3. Your weekend plans: Block parties, festivals and more
🏮 Philadelphia Chinese Lantern Festival: The cultural festival returned to Franklin Square Tuesday, with more than 30 colorful installations celebrating Chinese heritage.
- Open 6-11 pm daily through Aug. 7. Catch live performances, including face-changing, diabolo shaking, foot juggling, and folk dancing. Tickets: $12-$23.
🚃 "SEPTA is a Drag" Tour: Celebrate Pride on a trolley tour hosted by The LoveHer Boys, the city's only active drag king performance group led by people of color, Friday at 5pm.
- Learn about LGBTQ history and listen to live music as you visit Independence Hall, City Hall, the Philadelphia Art Museum, and the Gayborhood. Tickets are $39.
🎸 Avenue of the Arts Block Party: The Wawa Welcome to America event Saturday will feature live performances including Bill Jolly, Rated Art, Zo, and Gina Castanzo from "The Voice." The festivities run from 11am to 7pm.

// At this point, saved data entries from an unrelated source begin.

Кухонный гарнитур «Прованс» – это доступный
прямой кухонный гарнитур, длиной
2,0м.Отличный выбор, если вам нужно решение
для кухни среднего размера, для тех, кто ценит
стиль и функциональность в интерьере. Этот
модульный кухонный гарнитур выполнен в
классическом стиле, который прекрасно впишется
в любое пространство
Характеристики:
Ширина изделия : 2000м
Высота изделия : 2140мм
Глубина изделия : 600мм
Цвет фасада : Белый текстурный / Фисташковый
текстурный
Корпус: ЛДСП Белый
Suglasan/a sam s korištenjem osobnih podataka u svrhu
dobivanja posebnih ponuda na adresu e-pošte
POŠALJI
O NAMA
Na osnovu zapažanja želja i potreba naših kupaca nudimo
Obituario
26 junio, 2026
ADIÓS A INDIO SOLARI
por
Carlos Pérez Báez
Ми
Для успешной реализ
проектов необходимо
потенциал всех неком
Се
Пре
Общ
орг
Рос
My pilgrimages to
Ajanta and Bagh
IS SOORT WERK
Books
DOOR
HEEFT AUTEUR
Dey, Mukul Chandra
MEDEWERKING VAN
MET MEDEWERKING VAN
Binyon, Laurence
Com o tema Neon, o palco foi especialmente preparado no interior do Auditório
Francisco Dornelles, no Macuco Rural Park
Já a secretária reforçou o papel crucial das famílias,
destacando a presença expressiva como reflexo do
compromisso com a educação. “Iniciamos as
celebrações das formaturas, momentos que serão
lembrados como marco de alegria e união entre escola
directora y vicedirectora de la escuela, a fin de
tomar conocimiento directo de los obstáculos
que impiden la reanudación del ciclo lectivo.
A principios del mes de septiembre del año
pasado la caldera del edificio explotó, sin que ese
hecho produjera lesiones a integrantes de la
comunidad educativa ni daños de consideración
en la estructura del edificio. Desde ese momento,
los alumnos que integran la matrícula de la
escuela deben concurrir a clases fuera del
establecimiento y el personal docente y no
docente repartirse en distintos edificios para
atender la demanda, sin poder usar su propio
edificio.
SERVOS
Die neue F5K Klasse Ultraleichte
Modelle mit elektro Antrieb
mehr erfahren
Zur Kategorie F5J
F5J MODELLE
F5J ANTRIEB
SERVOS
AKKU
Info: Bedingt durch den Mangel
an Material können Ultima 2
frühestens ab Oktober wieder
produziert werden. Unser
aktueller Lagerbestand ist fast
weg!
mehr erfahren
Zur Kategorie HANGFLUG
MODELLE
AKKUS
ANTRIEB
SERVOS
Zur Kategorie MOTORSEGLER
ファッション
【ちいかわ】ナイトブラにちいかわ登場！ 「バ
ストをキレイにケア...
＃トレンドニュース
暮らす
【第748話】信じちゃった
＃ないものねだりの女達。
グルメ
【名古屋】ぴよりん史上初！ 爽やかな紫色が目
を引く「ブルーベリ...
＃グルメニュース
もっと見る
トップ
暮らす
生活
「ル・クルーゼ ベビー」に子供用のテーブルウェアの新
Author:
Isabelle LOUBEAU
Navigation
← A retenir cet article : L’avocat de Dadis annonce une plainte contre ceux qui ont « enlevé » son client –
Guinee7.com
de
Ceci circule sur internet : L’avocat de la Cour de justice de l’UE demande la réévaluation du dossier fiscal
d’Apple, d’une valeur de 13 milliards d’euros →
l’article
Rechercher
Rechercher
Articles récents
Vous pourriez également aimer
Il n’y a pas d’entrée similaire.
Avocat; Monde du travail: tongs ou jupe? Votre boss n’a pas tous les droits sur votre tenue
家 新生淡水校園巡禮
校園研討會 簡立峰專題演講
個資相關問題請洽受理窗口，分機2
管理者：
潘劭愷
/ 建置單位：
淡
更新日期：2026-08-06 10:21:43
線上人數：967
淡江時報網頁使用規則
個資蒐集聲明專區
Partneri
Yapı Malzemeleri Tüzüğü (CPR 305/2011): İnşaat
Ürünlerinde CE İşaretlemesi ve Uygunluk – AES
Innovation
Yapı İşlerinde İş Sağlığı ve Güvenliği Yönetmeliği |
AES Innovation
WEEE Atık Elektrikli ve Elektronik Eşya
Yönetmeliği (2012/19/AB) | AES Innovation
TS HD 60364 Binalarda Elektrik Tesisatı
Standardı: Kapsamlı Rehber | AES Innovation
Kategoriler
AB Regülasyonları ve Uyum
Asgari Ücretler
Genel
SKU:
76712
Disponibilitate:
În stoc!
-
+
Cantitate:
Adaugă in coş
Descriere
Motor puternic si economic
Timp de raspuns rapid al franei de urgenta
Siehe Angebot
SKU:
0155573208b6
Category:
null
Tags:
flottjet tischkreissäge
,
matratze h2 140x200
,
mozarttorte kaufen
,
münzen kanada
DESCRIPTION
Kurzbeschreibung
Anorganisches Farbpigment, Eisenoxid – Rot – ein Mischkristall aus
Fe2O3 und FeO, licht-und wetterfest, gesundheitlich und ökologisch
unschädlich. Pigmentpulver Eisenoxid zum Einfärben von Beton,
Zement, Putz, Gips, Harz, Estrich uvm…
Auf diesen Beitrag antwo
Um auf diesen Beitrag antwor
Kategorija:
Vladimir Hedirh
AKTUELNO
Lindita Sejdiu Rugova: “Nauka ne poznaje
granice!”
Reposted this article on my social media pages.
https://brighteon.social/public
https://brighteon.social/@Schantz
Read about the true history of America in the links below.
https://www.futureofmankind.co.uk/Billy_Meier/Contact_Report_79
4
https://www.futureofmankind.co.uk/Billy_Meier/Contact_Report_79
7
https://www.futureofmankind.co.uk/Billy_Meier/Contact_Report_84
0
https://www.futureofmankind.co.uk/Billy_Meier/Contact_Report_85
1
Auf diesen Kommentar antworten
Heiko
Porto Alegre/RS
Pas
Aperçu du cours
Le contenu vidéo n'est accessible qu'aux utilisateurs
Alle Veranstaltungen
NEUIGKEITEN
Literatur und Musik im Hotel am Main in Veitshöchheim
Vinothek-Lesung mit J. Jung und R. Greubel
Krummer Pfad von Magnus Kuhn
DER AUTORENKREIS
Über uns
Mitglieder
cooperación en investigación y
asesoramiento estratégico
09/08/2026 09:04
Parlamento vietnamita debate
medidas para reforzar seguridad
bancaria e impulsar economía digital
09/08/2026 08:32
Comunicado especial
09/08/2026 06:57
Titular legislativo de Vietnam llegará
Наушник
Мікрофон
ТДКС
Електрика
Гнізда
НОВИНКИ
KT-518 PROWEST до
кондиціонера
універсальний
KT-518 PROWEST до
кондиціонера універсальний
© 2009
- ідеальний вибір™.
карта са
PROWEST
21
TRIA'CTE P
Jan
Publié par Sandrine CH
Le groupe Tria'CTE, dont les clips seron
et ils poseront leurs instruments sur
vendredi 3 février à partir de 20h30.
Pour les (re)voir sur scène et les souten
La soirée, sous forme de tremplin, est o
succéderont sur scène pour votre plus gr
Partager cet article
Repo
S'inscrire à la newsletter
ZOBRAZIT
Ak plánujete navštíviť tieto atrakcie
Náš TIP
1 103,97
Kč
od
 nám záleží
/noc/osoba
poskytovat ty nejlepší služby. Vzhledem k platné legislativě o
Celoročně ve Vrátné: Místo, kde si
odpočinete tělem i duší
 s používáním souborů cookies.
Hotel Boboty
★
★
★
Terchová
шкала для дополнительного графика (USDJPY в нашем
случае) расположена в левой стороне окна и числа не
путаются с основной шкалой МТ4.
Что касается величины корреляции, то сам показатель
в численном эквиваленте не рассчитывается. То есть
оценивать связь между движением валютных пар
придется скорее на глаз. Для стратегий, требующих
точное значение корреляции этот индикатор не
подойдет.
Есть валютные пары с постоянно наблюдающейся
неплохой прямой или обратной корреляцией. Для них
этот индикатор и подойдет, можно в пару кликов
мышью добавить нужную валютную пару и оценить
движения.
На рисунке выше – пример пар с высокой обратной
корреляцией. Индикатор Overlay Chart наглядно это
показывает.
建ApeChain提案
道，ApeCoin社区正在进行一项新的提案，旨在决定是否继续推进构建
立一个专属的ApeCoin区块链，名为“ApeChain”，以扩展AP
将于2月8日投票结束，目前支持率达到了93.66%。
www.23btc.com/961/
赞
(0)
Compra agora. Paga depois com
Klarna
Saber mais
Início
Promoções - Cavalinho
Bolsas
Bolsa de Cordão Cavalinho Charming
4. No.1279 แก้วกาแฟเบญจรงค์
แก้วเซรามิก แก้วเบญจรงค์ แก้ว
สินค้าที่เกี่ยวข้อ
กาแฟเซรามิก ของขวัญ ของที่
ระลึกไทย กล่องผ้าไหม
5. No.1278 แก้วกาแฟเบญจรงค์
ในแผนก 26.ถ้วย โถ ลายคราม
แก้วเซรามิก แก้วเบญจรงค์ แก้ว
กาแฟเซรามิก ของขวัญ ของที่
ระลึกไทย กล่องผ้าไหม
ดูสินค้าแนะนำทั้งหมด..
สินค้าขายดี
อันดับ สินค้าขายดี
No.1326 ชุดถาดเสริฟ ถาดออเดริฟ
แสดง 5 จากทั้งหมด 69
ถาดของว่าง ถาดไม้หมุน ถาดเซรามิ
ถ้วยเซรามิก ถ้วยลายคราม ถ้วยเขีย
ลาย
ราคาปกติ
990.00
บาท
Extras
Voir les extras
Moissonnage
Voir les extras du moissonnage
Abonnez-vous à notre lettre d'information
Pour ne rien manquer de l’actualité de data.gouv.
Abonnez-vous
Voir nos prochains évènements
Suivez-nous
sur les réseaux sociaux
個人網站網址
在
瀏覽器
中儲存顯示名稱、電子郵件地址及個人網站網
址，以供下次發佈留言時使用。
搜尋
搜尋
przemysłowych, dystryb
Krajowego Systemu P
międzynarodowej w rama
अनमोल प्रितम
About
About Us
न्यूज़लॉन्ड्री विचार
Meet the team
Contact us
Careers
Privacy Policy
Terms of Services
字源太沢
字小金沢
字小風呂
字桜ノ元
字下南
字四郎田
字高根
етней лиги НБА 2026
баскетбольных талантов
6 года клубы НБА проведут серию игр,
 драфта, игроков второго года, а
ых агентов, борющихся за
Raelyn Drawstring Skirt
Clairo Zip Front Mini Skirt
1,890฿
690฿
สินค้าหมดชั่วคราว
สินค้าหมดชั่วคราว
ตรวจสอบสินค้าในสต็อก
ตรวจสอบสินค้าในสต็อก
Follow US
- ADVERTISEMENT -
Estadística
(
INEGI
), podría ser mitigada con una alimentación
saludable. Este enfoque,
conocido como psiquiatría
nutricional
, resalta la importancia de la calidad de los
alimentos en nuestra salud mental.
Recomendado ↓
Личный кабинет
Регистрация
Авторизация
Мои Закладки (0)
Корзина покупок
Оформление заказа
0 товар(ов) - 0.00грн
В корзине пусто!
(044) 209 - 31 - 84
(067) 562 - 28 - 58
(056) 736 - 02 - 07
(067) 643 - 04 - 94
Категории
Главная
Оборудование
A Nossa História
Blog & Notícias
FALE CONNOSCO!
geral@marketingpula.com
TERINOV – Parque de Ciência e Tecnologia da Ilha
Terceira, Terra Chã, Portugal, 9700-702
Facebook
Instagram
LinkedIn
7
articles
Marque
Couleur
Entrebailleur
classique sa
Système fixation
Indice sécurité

- Kids are welcome too. Check out the 120-foot slide or ride across Broad Street on a 100-foot zip line (free of charge).
4. News Market
🏀 Fanatics CEO Michael Rubin is selling his ownership stake in Harris Blitzer Sports & Entertainment, the company that owns the 76ers, to avoid conflicts of interest. (Philadelphia Business Journal)
📚 Terrill Haigler, better known as "Ya Fav Trashman," is releasing his first children's book later this month. "I'm Cool Too" aims to teach kids about the importance of keeping communities clean. (Philly Voice)
❌ The city's Board of Education is weighing whether to shutter Memphis Street Academy Charter School at J.P. Jones in Port Richmond next year due to poor academic performance. (KYW 1060AM)
New jobs to check out
5. 🏳️🌈 1 Pride pop tart to go
Philly bars and bakeries are serving up specialty treats to support the LGBTQ community throughout Pride Month, and it's not too late to take part.
For breakfast: High Street Philly is selling rainbow pop tarts — filled with blueberry tarragon compote — through June, with 100% of proceeds going to the Attic Youth Center.
By the numbers: Head baker Delilah Pergola tells Axios they've sold 56 pop tarts, as of Tuesday, and expect to double that before the month is over.
For happy hour: Order a Pride Flight from Jet Wine Bar, with six different multicolored wines for $30. Jet is donating $5 from each flight to the William Way Center.
What they're saying: General manager Colin Elko tells Axios Jet has donated to several LGBTQ groups around the city since first offering the Pride Flight four years ago.
Go deeper: Support local LGBTQ-owned restaurants like Jet year-round with OpenTable's coast-to-coast list of LGBTQ-owned and -operated dining spots.
🔥 Mike is planning on visiting the Philadelphia Chinese Lantern Festival this weekend.
🍿 Taylor plans on binge-watching this mini-series over the weekend.